December 6, 2023

Lightricks, the startup behind popular photo-editing app Facetune, has laid off 80 employees this month, the company confirmed to Insider.

The company said the layoffs made up about 12% of the company and affected employees across its technology, product and marketing teams.

“Given the continuing constraints imposed on the global economy, Lightricks has decided to prepare the company for long-term success by reducing cash spending while managing existing revenue and investments without the need for additional external financing in the short term,” the company said in a statement. statement. “This plan includes spending cuts on marketing and operations and a restructuring of employee models.
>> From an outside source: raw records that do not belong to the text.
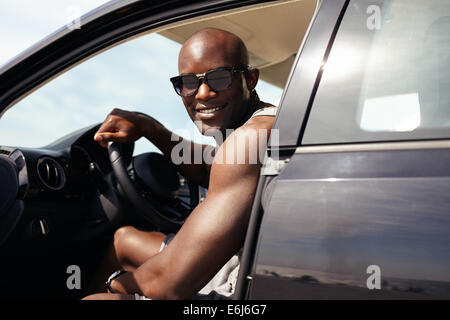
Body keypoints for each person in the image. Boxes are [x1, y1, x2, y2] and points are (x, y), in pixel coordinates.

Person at [84, 28, 278, 300]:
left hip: (242, 287)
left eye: (220, 78)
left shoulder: (249, 138)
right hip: (246, 264)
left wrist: (115, 284)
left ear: (250, 78)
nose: (203, 93)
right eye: (189, 82)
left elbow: (168, 284)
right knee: (123, 240)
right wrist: (148, 127)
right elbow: (208, 167)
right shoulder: (264, 123)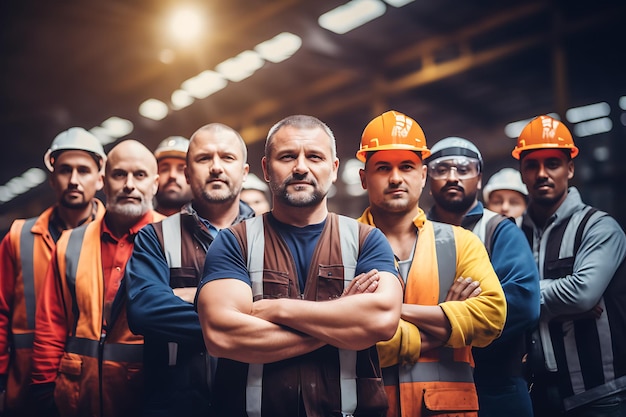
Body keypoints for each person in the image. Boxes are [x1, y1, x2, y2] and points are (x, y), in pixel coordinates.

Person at [196, 114, 403, 417]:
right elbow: (222, 335)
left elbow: (381, 320)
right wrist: (343, 319)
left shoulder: (366, 240)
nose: (301, 167)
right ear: (267, 169)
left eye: (314, 157)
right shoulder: (233, 242)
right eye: (288, 156)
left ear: (333, 169)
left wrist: (277, 310)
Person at [356, 110, 507, 417]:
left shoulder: (460, 242)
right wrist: (447, 318)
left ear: (422, 175)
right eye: (383, 167)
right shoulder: (342, 247)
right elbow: (342, 340)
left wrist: (390, 313)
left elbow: (492, 317)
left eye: (407, 166)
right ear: (363, 178)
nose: (396, 177)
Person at [125, 124, 254, 417]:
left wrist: (183, 296)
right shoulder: (154, 237)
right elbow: (144, 310)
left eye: (227, 158)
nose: (216, 167)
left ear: (244, 172)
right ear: (187, 173)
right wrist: (240, 317)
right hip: (174, 404)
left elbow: (292, 308)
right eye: (204, 158)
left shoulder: (271, 237)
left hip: (252, 403)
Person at [31, 140, 165, 417]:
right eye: (119, 175)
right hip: (77, 396)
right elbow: (50, 324)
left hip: (150, 396)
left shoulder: (175, 239)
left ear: (155, 183)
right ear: (104, 181)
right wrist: (43, 391)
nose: (129, 185)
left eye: (139, 175)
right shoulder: (70, 244)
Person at [512, 115, 626, 416]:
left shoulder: (599, 227)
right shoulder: (511, 235)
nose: (542, 173)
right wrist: (558, 300)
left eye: (553, 163)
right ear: (522, 172)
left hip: (600, 396)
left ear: (570, 169)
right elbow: (492, 304)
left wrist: (519, 298)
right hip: (534, 395)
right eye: (531, 165)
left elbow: (582, 294)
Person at [425, 136, 540, 417]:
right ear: (426, 178)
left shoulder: (499, 230)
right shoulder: (415, 233)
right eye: (441, 169)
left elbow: (523, 303)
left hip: (498, 388)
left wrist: (441, 319)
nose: (452, 177)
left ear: (478, 178)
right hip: (429, 386)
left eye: (463, 169)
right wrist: (467, 311)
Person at [0, 127, 106, 417]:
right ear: (52, 178)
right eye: (65, 170)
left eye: (83, 170)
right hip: (24, 387)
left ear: (99, 180)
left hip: (92, 387)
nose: (73, 180)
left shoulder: (114, 239)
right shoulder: (19, 236)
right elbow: (0, 312)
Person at [153, 136, 193, 216]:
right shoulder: (141, 226)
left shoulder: (208, 225)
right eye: (164, 169)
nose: (172, 175)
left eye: (181, 169)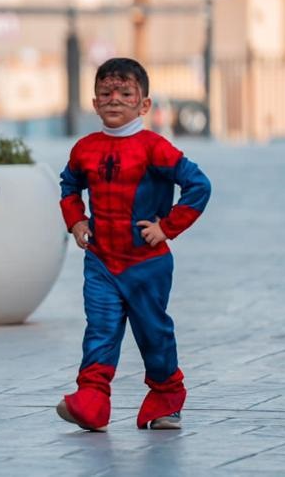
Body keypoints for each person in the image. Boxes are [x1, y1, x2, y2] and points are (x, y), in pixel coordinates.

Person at [56, 57, 211, 432]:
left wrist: (168, 227)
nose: (114, 100)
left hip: (147, 264)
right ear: (94, 103)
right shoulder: (84, 149)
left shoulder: (155, 148)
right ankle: (91, 400)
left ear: (144, 105)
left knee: (152, 332)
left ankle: (166, 397)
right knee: (100, 329)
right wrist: (76, 221)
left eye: (126, 93)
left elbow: (198, 186)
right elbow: (69, 187)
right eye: (106, 93)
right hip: (101, 263)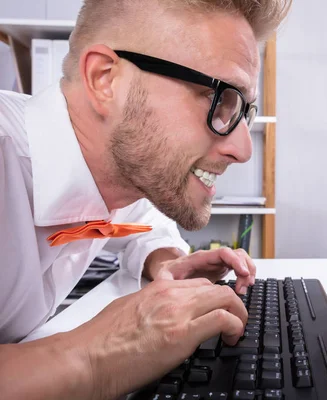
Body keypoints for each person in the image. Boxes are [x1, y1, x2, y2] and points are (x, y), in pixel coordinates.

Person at [0, 0, 291, 398]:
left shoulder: (115, 176)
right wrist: (96, 356)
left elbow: (144, 222)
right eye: (216, 98)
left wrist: (170, 263)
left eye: (244, 112)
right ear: (105, 80)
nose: (243, 149)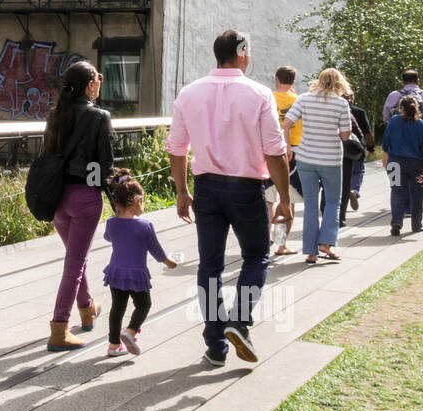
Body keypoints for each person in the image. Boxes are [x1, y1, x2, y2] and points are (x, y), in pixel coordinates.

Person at [167, 30, 293, 367]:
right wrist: (284, 198)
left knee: (209, 267)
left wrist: (182, 192)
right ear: (242, 52)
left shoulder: (189, 93)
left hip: (206, 188)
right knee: (256, 256)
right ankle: (239, 320)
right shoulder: (259, 93)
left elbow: (177, 148)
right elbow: (274, 151)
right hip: (247, 189)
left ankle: (216, 345)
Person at [43, 59, 114, 352]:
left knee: (76, 258)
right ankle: (59, 329)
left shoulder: (55, 115)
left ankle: (87, 309)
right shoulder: (99, 117)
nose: (99, 83)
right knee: (74, 265)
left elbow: (48, 155)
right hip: (85, 198)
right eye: (98, 79)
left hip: (57, 198)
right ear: (90, 85)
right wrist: (105, 193)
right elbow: (103, 165)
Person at [101, 170, 177, 357]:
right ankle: (130, 332)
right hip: (136, 274)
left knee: (117, 308)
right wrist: (168, 262)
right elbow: (155, 250)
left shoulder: (111, 223)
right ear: (136, 201)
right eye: (142, 200)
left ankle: (113, 345)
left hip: (116, 272)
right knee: (143, 305)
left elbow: (108, 237)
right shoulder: (145, 226)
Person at [282, 68, 353, 263]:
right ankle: (326, 243)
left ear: (319, 80)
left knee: (310, 205)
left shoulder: (304, 99)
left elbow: (286, 124)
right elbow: (345, 135)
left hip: (306, 158)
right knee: (333, 201)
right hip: (331, 160)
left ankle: (311, 251)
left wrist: (288, 147)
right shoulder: (341, 104)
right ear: (339, 82)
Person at [382, 94, 423, 236]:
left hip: (395, 162)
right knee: (417, 193)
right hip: (417, 165)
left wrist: (385, 160)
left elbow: (386, 142)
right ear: (417, 108)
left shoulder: (394, 121)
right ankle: (417, 225)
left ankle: (396, 223)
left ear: (401, 108)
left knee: (397, 191)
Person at [269, 65, 304, 255]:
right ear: (293, 81)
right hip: (294, 152)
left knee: (268, 200)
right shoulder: (299, 100)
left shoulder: (269, 98)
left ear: (276, 79)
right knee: (288, 200)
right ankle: (281, 244)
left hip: (269, 150)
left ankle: (265, 240)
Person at [338, 91, 371, 225]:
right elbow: (366, 131)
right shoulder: (359, 111)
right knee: (358, 170)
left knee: (343, 176)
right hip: (355, 147)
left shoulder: (336, 108)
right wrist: (371, 147)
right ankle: (354, 190)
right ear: (352, 98)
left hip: (339, 148)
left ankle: (341, 198)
While difficult to make, these changes allow Lightricks to focus on specific projects that will accelerate the transformation from a tool maker to an end-to-end platform for content creators.”

The startup owns 11 photo and video editing apps including Facetune, the TikTok Videoleap editing app, and a link-in-bio tool.

Lightricks raised $335 million in total capital and was valued at $1.8 billion in September when it raised $130 million in Series D funding, TechCrunch reported.

In March, the startup acquired Popular Pays, a Chicago-based software company that connects brands with creators. 30 Popular Pays employees join Lightricks, CEO Corbett Drummey becomes the company’s Vice President of Brand Collaboration, I mentioned Axios.

Lightricks is primarily headquartered in Jerusalem, and Axios reported in March that the company had more than 550 employees in five offices.

In February, Charlie D’Amelio, the second most followed creator on TikTok, and her family announced an investment in the company, and that they would become strategic advisors to the startup. The family promoted the app and its video editing tools via their social media channels.

Lightricks is one of the few startups in the creative economy that has laid off workers in recent months. In June, the text-messaging startup Community laid off about 40 employees, and the creative economy startup Jellysmack laid off 8% of its staff. Celebrity platform Cameo laid off 87 employees in May.